Aircraft down in water off Oceanside CA

From San Diego Union-Tribune:

SAN DIEGO - The Coast Guard located floating debris and an oil slick in the ocean Friday and were searching for survivors after a small airplane went down 30 miles off Oceanside.

Officials had not been able to identify the aircraft or anyone on board as of Friday night.

Boaters reported seeing a small civilian plane go nose down into the water about 10 miles from them and 25 miles east of San Clemente Island about 2 p.m., said Lt. Joshua Nelson of the U.S. Coast Guard station in San Diego.

It took the boaters 20 to 30 minutes to reach the spot, where they found aircraft debris about midway between the island and Oceanside, Nelson said.

Two Coast Guard vessels and private boaters searched for survivors, along with a Coast Guard MH-60 helicopter and a Marine Corps C-130 transport plane, Coast Guard Lt. j.g. Amanda Sardone said.
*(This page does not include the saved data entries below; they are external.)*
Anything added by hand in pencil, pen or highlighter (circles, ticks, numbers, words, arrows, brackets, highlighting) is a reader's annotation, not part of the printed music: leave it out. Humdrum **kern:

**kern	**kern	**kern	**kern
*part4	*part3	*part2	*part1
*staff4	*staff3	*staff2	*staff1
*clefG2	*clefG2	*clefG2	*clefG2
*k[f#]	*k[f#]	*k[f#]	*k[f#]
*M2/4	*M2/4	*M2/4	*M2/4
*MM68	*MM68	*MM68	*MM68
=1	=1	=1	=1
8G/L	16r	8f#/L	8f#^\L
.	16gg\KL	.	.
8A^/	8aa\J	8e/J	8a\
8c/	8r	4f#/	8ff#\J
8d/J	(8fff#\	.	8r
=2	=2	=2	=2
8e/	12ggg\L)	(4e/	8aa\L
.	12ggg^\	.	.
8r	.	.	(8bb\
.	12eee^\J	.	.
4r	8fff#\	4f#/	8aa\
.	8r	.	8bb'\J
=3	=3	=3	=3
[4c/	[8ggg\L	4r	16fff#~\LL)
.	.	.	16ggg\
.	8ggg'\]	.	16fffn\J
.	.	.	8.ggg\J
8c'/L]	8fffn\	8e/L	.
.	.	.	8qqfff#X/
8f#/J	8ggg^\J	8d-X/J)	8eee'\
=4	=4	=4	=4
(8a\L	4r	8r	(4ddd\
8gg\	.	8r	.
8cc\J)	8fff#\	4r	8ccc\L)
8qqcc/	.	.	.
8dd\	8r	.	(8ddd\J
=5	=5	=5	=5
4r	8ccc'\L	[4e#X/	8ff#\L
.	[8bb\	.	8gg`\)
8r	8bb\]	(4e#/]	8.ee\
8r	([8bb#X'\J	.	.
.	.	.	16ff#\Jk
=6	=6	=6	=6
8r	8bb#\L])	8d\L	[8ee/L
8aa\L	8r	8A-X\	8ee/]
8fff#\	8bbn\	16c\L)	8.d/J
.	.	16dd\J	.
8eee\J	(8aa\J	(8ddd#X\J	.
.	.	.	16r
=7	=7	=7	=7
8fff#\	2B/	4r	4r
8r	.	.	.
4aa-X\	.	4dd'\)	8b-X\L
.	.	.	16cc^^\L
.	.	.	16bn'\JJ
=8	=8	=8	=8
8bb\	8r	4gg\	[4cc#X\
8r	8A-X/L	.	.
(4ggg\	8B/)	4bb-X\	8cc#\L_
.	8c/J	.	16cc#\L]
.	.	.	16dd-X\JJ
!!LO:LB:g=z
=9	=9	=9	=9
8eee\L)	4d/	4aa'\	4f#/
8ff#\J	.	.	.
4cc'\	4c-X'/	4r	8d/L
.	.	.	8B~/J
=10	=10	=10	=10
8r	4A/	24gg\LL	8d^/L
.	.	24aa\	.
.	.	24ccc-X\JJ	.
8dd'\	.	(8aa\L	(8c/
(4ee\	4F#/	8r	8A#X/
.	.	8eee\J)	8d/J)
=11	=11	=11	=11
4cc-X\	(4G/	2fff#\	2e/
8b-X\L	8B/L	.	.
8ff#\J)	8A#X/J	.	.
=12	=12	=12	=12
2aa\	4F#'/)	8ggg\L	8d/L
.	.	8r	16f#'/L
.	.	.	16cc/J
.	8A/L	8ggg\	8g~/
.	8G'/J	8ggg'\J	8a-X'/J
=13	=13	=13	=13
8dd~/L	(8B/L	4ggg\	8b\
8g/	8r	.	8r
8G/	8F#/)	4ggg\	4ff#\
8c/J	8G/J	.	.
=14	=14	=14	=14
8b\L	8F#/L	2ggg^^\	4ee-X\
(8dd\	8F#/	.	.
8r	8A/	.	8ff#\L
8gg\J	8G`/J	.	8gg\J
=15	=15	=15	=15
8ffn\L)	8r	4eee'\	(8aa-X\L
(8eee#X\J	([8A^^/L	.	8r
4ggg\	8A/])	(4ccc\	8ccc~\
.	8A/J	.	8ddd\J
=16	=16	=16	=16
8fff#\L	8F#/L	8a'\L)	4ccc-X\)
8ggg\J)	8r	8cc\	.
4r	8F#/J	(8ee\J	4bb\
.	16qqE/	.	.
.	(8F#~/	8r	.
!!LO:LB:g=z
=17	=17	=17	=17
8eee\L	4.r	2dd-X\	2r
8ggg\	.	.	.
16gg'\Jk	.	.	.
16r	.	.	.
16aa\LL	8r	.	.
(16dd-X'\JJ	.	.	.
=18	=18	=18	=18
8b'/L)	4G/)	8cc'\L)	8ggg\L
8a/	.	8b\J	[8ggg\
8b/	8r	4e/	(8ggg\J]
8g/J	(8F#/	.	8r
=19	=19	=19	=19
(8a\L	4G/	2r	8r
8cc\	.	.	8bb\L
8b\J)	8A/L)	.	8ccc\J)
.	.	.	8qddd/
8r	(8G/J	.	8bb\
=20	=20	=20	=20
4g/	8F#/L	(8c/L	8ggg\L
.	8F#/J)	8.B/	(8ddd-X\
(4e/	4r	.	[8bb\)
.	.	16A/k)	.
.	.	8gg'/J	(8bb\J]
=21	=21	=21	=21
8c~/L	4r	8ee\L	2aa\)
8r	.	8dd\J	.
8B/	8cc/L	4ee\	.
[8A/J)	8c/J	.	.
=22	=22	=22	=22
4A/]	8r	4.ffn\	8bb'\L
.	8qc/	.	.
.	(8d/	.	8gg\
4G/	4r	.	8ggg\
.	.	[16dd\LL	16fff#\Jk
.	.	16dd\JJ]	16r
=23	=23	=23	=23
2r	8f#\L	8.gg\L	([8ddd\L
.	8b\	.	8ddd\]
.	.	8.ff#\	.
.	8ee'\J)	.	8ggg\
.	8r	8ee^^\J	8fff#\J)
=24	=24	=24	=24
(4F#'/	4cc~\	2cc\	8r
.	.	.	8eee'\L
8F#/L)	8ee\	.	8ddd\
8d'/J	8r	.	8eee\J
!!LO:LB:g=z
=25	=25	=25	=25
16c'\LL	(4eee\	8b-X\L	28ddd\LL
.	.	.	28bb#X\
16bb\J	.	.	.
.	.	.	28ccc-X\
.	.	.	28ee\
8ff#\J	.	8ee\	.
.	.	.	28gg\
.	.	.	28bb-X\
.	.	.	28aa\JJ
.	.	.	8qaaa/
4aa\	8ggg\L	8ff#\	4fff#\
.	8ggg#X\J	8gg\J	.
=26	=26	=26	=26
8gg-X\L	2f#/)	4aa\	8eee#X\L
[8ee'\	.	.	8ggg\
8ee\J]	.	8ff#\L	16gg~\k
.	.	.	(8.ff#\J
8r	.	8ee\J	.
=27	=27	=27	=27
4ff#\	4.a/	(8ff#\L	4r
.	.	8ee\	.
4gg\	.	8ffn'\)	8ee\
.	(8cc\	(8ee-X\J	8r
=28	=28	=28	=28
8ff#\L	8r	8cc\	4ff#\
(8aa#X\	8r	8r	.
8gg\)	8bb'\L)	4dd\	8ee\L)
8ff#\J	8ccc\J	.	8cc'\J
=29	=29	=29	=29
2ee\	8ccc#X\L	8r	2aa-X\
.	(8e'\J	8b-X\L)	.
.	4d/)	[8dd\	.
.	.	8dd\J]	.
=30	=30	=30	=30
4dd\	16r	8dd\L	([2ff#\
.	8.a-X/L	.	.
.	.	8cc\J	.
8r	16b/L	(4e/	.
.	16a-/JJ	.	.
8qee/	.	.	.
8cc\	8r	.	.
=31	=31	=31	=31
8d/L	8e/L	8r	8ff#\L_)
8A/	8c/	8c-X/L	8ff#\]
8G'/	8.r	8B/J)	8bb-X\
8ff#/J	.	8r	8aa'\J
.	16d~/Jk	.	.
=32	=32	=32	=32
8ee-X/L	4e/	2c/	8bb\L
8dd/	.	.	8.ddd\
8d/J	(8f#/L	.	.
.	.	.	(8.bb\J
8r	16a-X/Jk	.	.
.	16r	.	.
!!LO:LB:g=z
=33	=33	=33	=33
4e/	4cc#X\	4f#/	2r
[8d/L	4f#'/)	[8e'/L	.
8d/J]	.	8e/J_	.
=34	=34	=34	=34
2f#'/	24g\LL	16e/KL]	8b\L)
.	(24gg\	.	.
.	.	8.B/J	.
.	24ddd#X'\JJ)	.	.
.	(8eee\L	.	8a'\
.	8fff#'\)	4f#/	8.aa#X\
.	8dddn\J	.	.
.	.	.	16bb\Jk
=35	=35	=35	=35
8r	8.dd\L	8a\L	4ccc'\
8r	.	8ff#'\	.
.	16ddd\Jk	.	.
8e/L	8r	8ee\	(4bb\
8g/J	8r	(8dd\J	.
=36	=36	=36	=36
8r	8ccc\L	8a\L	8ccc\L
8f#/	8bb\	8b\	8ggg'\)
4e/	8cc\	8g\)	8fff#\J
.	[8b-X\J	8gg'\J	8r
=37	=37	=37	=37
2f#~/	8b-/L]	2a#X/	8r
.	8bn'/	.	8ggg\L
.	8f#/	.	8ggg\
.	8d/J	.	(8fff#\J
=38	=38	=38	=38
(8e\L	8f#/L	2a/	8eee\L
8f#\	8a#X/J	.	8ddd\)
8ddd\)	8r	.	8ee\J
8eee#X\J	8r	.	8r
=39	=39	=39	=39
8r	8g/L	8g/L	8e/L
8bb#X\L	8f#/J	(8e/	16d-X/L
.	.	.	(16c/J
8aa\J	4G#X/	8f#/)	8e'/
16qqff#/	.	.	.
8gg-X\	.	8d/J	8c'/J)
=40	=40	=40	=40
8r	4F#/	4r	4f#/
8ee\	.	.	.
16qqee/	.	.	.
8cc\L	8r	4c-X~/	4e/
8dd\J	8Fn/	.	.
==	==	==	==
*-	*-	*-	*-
Coast Guard crews found small pieces of aluminum, plastic foam and carpet and a small oil slick consistent with a private plane, Nelson said.

Nelson said Coast Guard and Federal Aviation Administration officials were calling every airport control tower in Southern California along with flight schools and individual pilots, hoping to identify a missing plane.

Three Coast Guard vessels were to keep searching overnight and be joined at sunrise by a helicopter until there is no chance that anyone in the crash survived, Nelson said.

The Coast Guard initially cited reports that a plane that had taken off from Montgomery Field was unaccounted for, but later backed away from that account.

The following link is NOT from the accident aircraft. This is just to show the approximate area of the crash. The western-most point of THIS TRACK is right about where it apparently happened. This may be what the USCG was looking at when they said the plane took off from KMYF…but the times are all wrong so they retracted that statement. (My guess)

An excerpt from a local TV station’s website

FAA spokesman Ian Gregor said the pilot had checked out the red-and-white, single-engine Cessna 172 from the Golden Wings Flying Club at Montgomery Field in San Diego. The rented plane was registered to Blossom Valley Aviation LLC.

The pilot indicated he was going to make a round trip to French Valley, about 60 miles north, returning around 5 p.m.

The pilot was not planning to talk to air traffic controllers during his flight, and the FAA did not receive any mayday calls from pilots in the San Diego area, Gregor said.

No flight plan was filed, and I can’t find what the tail number was just yet, since it’s not up on the FAA site as of this posting.

If the pilot was really going to French Valley (F70), then he was quite a ways off course., unless some sightseeing was in the works.

I see seven 172s registered to Blossom Valley Aviation at the FAA’s website. I looked at the history for each of them and I couldn’t eliminate any possibilities from that.

I searched Airliners.net and Airport-Data.com and based on the FAA description it could be one of four aircraft:

N339SP
N5223E
N5424V
N726RJ

This is all assuming that they know for sure about the description.